DOCUMENT SECTION →
Start of Block

Built-in exit strategy. The advantage of this system to the investor is that there is a built-in exit strategy. That is, a process exists through Chiron! the business doctor.™ for the Investor to sell the promissory notes through the Australian Small & Mid-size Companies’ Equity Capital Board™ should the investor’s business or personal circumstances require him or her to divest the promissory notes for any reason.

Note saleability. Factors that will dictate the saleability or otherwise of promissory notes to investors will include, but not necessarily be limited to, the attractiveness of the interest rate, the conditions of the promissory note agreement, the length of the period until the promissory notes’ mature and must be repaid, and the quality of the underlying commercial business.

This non-bank private business lending system is emerging as a popular funding alternative to bank and finance companies.

End of Block

TO DO →
[1] From the passage on promissory-note lending, copy the words between "Note saleability. Factors" and "underlying commercial business.", inclusive.
[2] Answer these questions using the passage on promissory-note lending:
(a) Through which board can an investor sell the promissory notes?
(b) What feature of the business itself is listed as affecting how easily the notes sell?
(c) This lending system is emerging as a funding alternative to what?
[3] Go on with the passage on promissory-note lending from where it stops.

Collected data entries:

Start of Block

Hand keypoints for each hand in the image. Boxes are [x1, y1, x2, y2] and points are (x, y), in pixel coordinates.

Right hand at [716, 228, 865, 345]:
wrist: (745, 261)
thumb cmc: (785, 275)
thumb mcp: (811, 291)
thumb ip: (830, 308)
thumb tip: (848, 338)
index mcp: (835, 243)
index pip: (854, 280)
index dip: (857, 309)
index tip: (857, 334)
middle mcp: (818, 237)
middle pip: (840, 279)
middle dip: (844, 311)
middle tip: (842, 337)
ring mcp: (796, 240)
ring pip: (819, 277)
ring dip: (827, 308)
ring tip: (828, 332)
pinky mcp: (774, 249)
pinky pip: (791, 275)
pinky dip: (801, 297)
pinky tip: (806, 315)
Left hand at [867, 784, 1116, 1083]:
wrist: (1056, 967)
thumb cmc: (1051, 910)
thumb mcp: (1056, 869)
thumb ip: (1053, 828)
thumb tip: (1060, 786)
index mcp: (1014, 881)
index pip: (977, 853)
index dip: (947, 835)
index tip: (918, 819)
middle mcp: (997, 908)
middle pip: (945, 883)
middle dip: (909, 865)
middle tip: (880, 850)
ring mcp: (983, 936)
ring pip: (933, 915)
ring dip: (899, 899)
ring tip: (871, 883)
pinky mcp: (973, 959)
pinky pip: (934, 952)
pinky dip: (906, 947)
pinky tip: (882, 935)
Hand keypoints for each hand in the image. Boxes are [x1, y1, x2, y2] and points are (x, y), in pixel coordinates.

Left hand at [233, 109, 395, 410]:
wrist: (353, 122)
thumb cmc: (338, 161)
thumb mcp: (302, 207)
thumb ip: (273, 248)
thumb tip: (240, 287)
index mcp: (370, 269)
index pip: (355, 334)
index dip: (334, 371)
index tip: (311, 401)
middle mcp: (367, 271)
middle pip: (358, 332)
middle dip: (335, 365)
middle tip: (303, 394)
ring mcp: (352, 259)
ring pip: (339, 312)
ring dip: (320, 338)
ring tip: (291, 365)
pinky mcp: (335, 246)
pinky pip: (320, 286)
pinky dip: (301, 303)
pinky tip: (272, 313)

End of Block
Start of Block

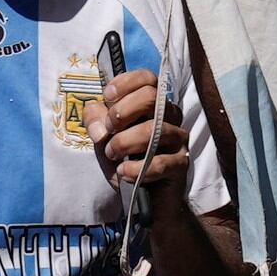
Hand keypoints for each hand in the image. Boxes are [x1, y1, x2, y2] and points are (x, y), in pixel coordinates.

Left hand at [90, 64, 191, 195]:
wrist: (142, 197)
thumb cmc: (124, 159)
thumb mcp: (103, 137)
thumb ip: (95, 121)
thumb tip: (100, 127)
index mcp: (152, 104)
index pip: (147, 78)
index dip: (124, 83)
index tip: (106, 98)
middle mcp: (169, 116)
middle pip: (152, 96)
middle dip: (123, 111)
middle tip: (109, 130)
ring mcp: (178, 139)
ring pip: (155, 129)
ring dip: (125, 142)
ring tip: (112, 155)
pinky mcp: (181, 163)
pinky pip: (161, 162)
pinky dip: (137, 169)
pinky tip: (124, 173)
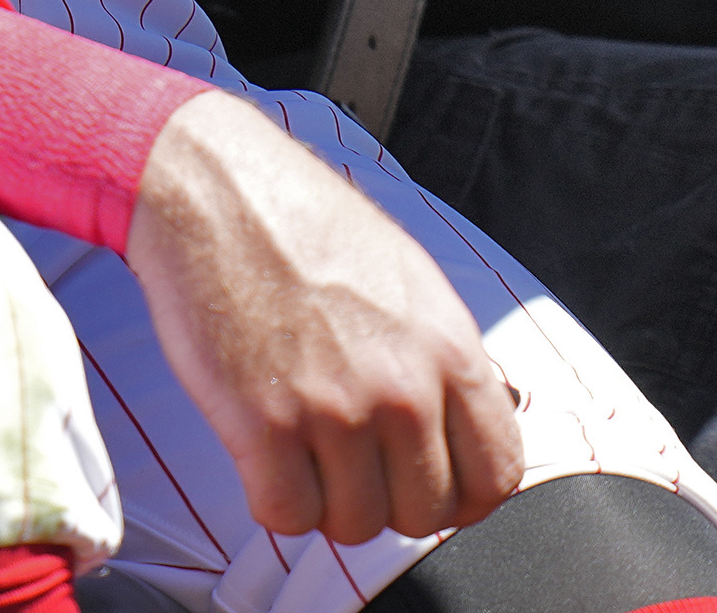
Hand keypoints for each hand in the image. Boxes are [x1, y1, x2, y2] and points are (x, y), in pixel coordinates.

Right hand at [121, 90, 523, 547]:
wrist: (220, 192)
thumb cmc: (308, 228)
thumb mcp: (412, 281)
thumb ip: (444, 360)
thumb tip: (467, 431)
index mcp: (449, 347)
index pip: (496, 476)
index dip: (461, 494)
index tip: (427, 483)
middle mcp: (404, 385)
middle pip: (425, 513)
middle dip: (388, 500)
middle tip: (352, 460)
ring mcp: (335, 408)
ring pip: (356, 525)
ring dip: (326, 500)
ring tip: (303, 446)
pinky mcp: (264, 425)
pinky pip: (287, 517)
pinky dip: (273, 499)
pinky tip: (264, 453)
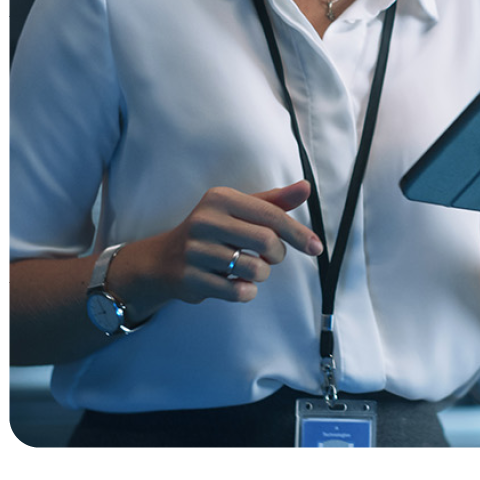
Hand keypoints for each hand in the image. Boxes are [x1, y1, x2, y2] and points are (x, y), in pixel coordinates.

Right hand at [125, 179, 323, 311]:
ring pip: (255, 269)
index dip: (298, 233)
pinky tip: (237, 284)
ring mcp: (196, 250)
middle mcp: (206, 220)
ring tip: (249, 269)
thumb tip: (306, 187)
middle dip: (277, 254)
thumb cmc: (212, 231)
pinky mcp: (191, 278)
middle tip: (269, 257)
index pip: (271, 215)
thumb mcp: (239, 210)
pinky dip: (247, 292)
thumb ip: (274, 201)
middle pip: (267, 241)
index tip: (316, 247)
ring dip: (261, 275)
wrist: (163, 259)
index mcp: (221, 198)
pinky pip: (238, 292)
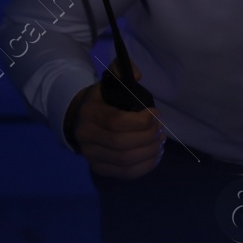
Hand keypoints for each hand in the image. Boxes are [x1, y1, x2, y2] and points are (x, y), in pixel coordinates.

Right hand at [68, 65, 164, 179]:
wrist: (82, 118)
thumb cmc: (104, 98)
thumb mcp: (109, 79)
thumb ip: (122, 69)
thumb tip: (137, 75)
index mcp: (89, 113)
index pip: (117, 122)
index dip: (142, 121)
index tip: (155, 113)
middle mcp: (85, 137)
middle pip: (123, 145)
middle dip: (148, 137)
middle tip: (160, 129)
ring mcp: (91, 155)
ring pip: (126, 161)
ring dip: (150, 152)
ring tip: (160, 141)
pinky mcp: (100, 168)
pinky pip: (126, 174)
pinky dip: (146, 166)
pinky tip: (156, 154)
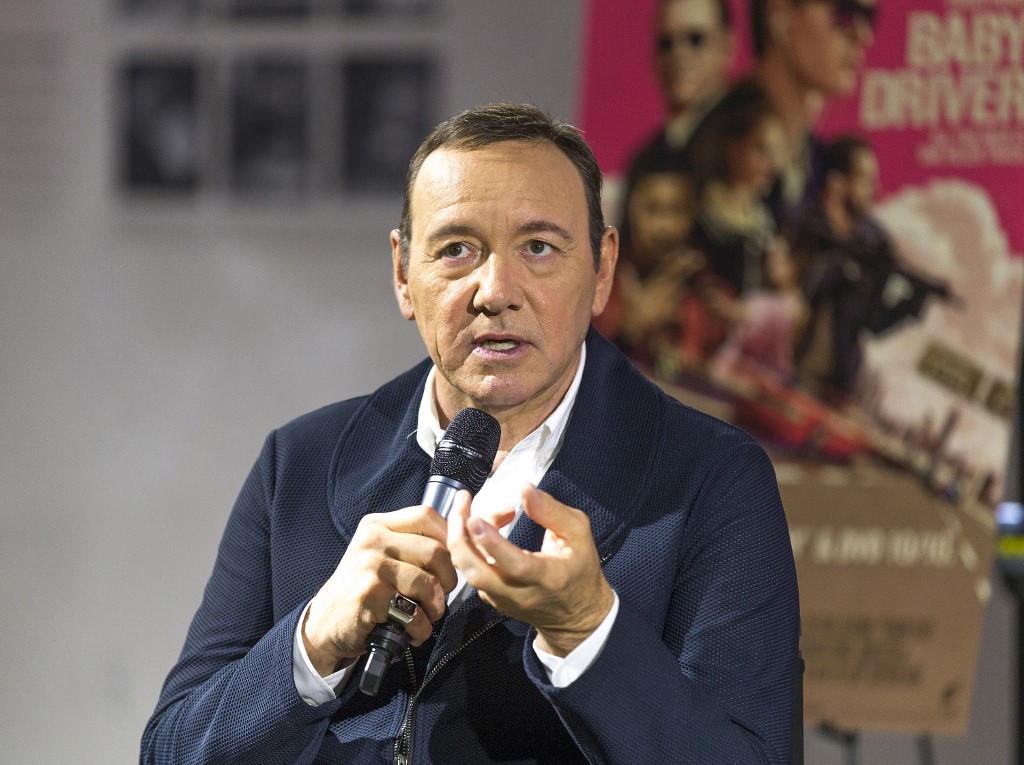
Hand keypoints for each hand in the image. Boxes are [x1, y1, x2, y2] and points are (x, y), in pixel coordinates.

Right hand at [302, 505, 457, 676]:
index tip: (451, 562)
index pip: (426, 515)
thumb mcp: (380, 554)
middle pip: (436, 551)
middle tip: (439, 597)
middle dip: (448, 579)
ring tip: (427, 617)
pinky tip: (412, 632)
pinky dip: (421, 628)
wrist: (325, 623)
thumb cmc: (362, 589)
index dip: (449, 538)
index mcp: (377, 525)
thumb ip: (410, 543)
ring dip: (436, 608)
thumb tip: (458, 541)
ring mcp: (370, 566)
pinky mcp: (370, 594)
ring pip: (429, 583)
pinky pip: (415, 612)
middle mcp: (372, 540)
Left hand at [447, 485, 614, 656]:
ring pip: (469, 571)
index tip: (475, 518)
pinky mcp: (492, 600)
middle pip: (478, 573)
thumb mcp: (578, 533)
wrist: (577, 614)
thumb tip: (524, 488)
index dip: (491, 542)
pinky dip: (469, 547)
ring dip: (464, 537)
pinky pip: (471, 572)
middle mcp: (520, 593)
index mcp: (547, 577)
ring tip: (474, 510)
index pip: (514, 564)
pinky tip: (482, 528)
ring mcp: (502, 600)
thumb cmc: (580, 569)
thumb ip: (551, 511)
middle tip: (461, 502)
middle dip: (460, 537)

End of Block
Start of Block

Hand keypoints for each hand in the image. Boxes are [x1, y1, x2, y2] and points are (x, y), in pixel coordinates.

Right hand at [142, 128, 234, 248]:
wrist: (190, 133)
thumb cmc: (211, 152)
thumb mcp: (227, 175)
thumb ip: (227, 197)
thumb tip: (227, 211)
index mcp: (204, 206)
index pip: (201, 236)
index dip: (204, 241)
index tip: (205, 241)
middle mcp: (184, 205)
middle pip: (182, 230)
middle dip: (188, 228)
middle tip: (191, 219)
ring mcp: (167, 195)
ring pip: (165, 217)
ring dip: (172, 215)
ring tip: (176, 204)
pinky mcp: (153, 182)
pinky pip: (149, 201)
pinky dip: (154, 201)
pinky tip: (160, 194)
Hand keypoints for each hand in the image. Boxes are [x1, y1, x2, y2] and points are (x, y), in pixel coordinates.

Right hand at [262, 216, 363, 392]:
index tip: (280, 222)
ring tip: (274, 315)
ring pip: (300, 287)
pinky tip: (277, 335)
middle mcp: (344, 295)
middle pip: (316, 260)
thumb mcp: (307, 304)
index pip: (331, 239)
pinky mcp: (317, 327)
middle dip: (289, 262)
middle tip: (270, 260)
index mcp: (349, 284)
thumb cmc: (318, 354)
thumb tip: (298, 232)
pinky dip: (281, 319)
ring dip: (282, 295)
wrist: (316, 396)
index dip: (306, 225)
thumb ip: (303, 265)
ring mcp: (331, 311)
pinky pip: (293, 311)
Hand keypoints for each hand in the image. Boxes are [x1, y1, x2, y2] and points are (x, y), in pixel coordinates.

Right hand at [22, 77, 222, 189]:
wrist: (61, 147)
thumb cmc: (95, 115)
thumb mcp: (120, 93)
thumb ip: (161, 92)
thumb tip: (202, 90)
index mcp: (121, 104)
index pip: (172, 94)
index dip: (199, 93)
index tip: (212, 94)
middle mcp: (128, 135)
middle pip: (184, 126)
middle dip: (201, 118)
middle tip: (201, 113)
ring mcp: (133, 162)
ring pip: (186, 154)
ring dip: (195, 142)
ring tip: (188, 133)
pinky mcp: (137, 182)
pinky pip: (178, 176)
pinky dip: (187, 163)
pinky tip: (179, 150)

End of Block

ANSWERS GIVEN →
[1]
Note saleability. Factors that will dictate the saleability or otherwise of promissory notes to investors will include, but not necessarily be limited to, the attractiveness of the interest rate, the conditions of the promissory note agreement, the length of the period until the promissory notes’ mature and must be repaid, and the quality of the underlying commercial business.

[2]
(a) The Australian Small & Mid-size Companies’ Equity Capital Board™
(b) The quality of the underlying commercial business
(c) Bank and finance companies

[3]
Using promissory notes

Usefulness. Promissory notes are useful in situations where you simply may not want to deal with traditional lending organisations or traditional lending organisations refuse for some reason to lend you the funds required. That situation of course may not necessarily be a personal problem of yours based on your credit worthiness; it may simply be that traditional lending organisations will not accept your business as collateral. Traditional lending organisations are notorious for requiring substantial ‘bricks & mortar’ collateral, and this limits the ability of entrepreneurs and small and mid-size enterprise business owners to tap into this source of funds.

Uses. While there are a many situations where promissory notes can usefully be used as a vehicle to raise operating capital, I set out two examples for you to think about: The first example is where you wish to raise funds on a short-term basis for a specific small-scale project. One to three years is the typical time-frame. Such purposes could include, for example, the purchase of new machinery or equipment or undertaking some market research expected to result in an increase in product sales.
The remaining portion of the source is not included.